Hingga hari ini, diketahui sudah ada beberapa gugatan uji materi yang masuk. Gugatan pertama berasal dari mahasiswa Fakultas Hukum Universitas Nahdlatul Ulama Indonesia (UNUSIA), Brahma Aryana yang didampingi oleh kuasa hukumnya, Viktor Santoso Tandiasa. Perkara itu sudah terdaftar dengan nomor perkara 141/PUU-XXI/2023 dan dijadwalkan akan disidangkan perdana sehari pasca putusan MKMK.
Adapun permohonan lain diajukan oleh beberapa warga Surakarta, Jawa Tengah, yang tidak ingin Gibran menjadi cawapres, yaitu oleh Fatikhatus Sakinah dkk yang didaftarkan pada 27 Oktober dan Heri Purwanto yang didaftarkan pada 31 Oktober.

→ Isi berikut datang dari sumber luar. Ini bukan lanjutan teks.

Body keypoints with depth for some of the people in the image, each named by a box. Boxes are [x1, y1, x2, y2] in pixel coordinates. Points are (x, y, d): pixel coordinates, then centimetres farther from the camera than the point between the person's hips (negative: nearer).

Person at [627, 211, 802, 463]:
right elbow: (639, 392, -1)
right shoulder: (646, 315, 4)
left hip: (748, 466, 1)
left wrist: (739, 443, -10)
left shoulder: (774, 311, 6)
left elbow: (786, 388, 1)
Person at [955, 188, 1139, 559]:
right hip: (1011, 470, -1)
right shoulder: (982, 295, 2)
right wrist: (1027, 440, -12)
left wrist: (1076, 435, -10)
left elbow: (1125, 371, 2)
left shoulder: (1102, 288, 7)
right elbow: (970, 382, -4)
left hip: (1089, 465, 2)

Terbaru, dua pakar hukum tata negara yaitu mantan Wakil Menteri Hukum dan Hak Asasi Manusia Denny Indrayana dan Ketua Departemen Hukum Tata Negara Fakultas Hukum Universitas Gadjah Mada Zainal Arifin Mochtar juga mengajukan uji formil terhadap pasal usia minimal capres dan cawapres yang sudah diubah MK.
Dalam permohonannya, Denny meminta MK menindaklanjuti putusan MKMK dengan cepat sebelum masa pendaftaran pilpres berakhir.
Sementara itu, Ketua MKMK Jimly Asshiddiqie berkomentar bahwa permohonan tersebut bagus untuk dilakukan, tetapi sayangnya agak telat masuk. “Agak telat dong. Mahasiswa saja udah lebih dulu, dan mahasiswa itu aja udah telat,” kata Jimly seperti dikutip dari Kompas pada Senin (6/11/2023).
Upaya membatalkan putusan MK yang kontroversial memang tampak mepet dan berpacu dengan waktu, mengingat tahapan pendaftaran capres dan cawapres dari Komisi Pemilihan Umum (KPU) tinggal menghitung hari. Pengusulan bakal pasangan calon pengganti saja paling lambat lusa (8/11/2023) dan pasangan calon bakal resmi ditetapkan pada 13 November.
Dengan demikian, kans Gibran untuk mendampingi Prabowo masih sangat besar. Namun, apakah polemik batas usia capres dan cawapres berakhir dengan kegagalannya melaju ke Pilpres 2024 atau tidak, jawabannya baru akan mulai jelas setelah pembacaan putusan MKMK besok.